Young adults gain more weight annually than other adult age group. Foods prepared outside home such as fast food have been implicated in increased energy consumption and obesity. The current study explores the associations of body mass index (BMI) and energy consumed from fast foods among young adults in Australia.
A cross-sectional study was conducted among 1001 diverse participants aged 18 to 30 years. Each participant recorded all food and beverages consumed over three days using a purpose-designed smartphone app. Data on weight, height and other sociodemographic variables were collected. The proportion of total energy consumed from food prepared at fast food outlets was calculated. The relationship between BMI and proportion of fast food energy was examined using multivariate linear regression with adjustment for gender, socioeconomic status (SES) and geographic location (metropolitan, regional and rural). SPSS was used for all analyses.

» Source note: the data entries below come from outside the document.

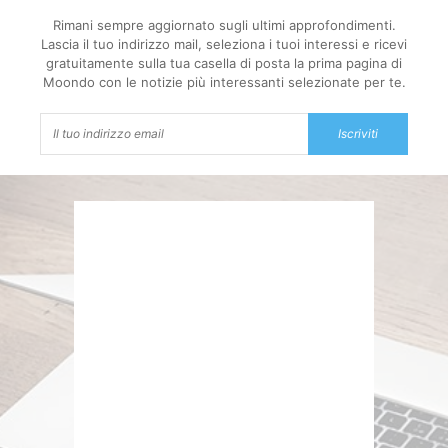
Rimani sempre aggiornato sugli ultimi approfondimenti.
Lascia il tuo indirizzo mail, seleziona i tuoi interessi e ricevi
gratuitamente sulla tua casella di posta la prima pagina di
Moondo con le notizie più interessanti selezionate per te.
Iscriviti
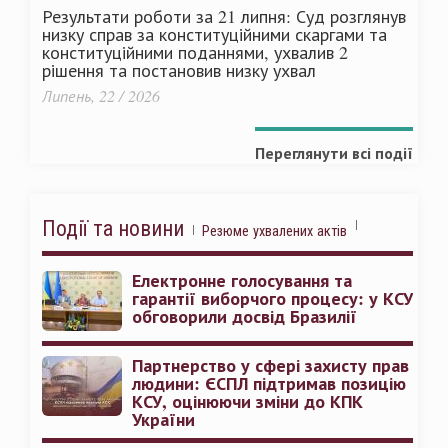
Результати роботи за 21 липня: Суд розглянув
низку справ за конституційними скаргами та
конституційними поданнями, ухвалив 2
рішення та постановив низку ухвал
Липень, 22 / 2026
Переглянути всі події
Події та новини
Резюме ухвалених актів
Електронне голосування та
гарантії виборчого процесу: у КСУ
обговорили досвід Бразилії
Партнерство у сфері захисту прав
людини: ЄСПЛ підтримав позицію
КСУ, оцінюючи зміни до КПК
України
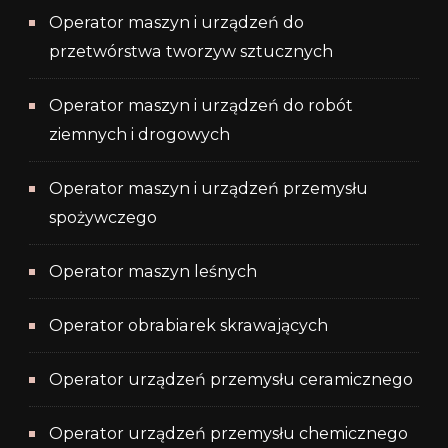
Operator maszyn i urządzeń do
przetwórstwa tworzyw sztucznych
Operator maszyn i urządzeń do robót
ziemnych i drogowych
Operator maszyn i urządzeń przemysłu
spożywczego
Operator maszyn leśnych
Operator obrabiarek skrawających
Operator urządzeń przemysłu ceramicznego
Operator urządzeń przemysłu chemicznego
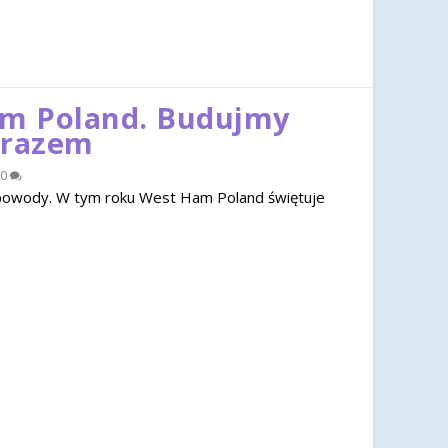
am Poland. Budujmy
 razem
0
u powody. W tym roku West Ham Poland świętuje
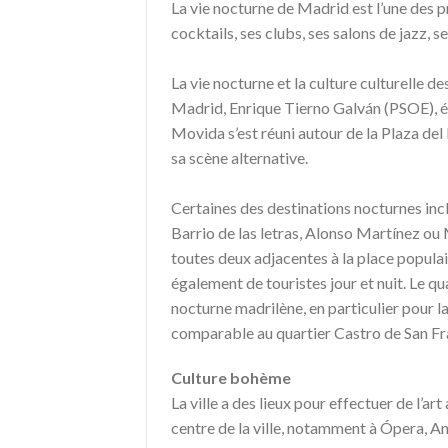
La vie nocturne de Madrid est l’une des pr
cocktails, ses clubs, ses salons de jazz, 
La vie nocturne et la culture culturelle d
Madrid, Enrique Tierno Galván (PSOE), ét
Movida s’est réuni autour de la Plaza de
sa scène alternative.
Certaines des destinations nocturnes incl
Barrio de las letras, Alonso Martínez ou 
toutes deux adjacentes à la place populai
également de touristes jour et nuit. Le q
nocturne madrilène, en particulier pour 
comparable au quartier Castro de San Fr
Culture bohème
La ville a des lieux pour effectuer de l’art
centre de la ville, notamment à Ópera, A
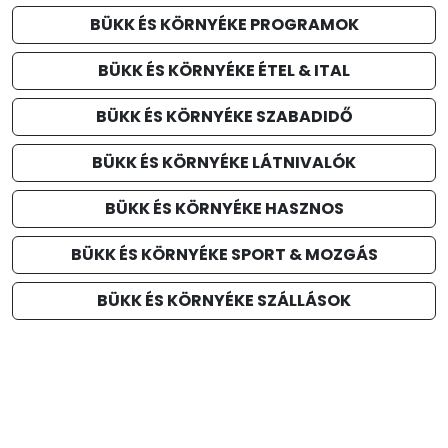
BÜKK ÉS KÖRNYÉKE PROGRAMOK
BÜKK ÉS KÖRNYÉKE ÉTEL & ITAL
BÜKK ÉS KÖRNYÉKE SZABADIDŐ
BÜKK ÉS KÖRNYÉKE LÁTNIVALÓK
BÜKK ÉS KÖRNYÉKE HASZNOS
BÜKK ÉS KÖRNYÉKE SPORT & MOZGÁS
BÜKK ÉS KÖRNYÉKE SZÁLLÁSOK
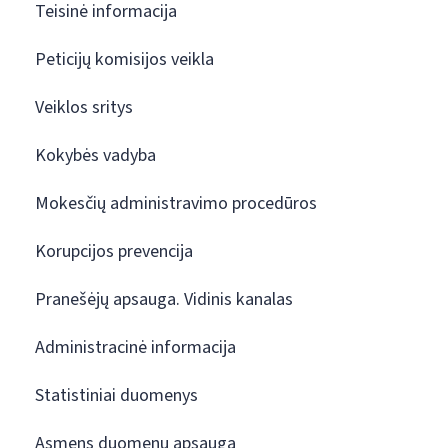
Teisinė informacija
Peticijų komisijos veikla
Veiklos sritys
Kokybės vadyba
Mokesčių administravimo procedūros
Korupcijos prevencija
Pranešėjų apsauga. Vidinis kanalas
Administracinė informacija
Statistiniai duomenys
Asmens duomenų apsauga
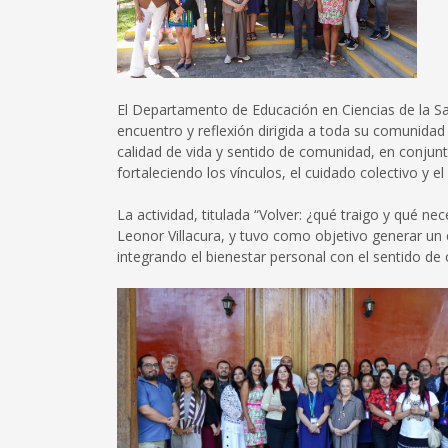
El Departamento de Educación en Ciencias de la Sa
encuentro y reflexión dirigida a toda su comunidad
calidad de vida y sentido de comunidad, en conjun
fortaleciendo los vínculos, el cuidado colectivo y 
La actividad, titulada “Volver: ¿qué traigo y qué ne
Leonor Villacura, y tuvo como objetivo generar un e
integrando el bienestar personal con el sentido d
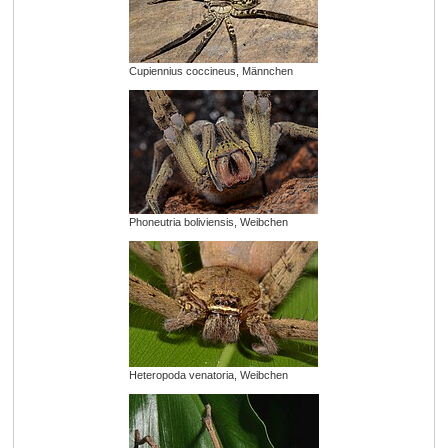
Cupiennius coccineus, Männchen
Phoneutria boliviensis, Weibchen
Heteropoda venatoria, Weibchen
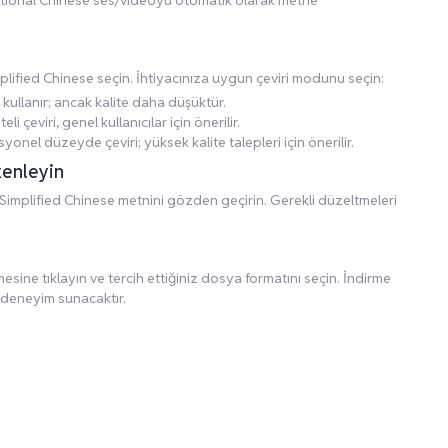
ditional Chinese ses/videoyu otomatik olarak metne
mplified Chinese seçin. İhtiyacınıza uygun çeviri modunu seçin:
 kullanır; ancak kalite daha düşüktür.
li çeviri, genel kullanıcılar için önerilir.
yonel düzeyde çeviri; yüksek kalite talepleri için önerilir.
zenleyin
implified Chinese metnini gözden geçirin. Gerekli düzeltmeleri
ine tıklayın ve tercih ettiğiniz dosya formatını seçin. İndirme
 deneyim sunacaktır.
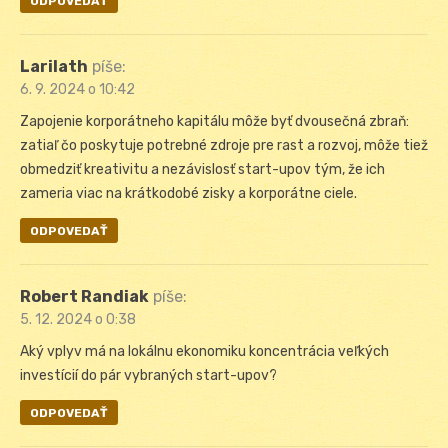
ODPOVEDAŤ
Larilath
píše:
6. 9. 2024 o 10:42
Zapojenie korporátneho kapitálu môže byť dvousečná zbraň:
zatiaľ čo poskytuje potrebné zdroje pre rast a rozvoj, môže tiež
obmedziť kreativitu a nezávislosť start-upov tým, že ich
zameria viac na krátkodobé zisky a korporátne ciele.
ODPOVEDAŤ
Robert Randiak
píše:
5. 12. 2024 o 0:38
Aký vplyv má na lokálnu ekonomiku koncentrácia veľkých
investícií do pár vybraných start-upov?
ODPOVEDAŤ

The mean proportion of energy from fast food was 14.7 (SE 0.8) % for males and 9.8 (SE 0.5) % for females. BMI showed a positive association with proportion of energy intake from fast food chains (β= 0.3, SE 0.1 % kJ with each unit increase in BMI; p<0.003). Percentage energy from fast food was also positively associated with being male (β= 4.9, SE 0.1, p<0.001) and of lower SES (β= 3.5, SE 1.0, P<0.001).
BMI is positively associated with fast food consumption in young adults. However, the observed relationship cannot be considered causal and it may be that those with higher BMI favor fast food.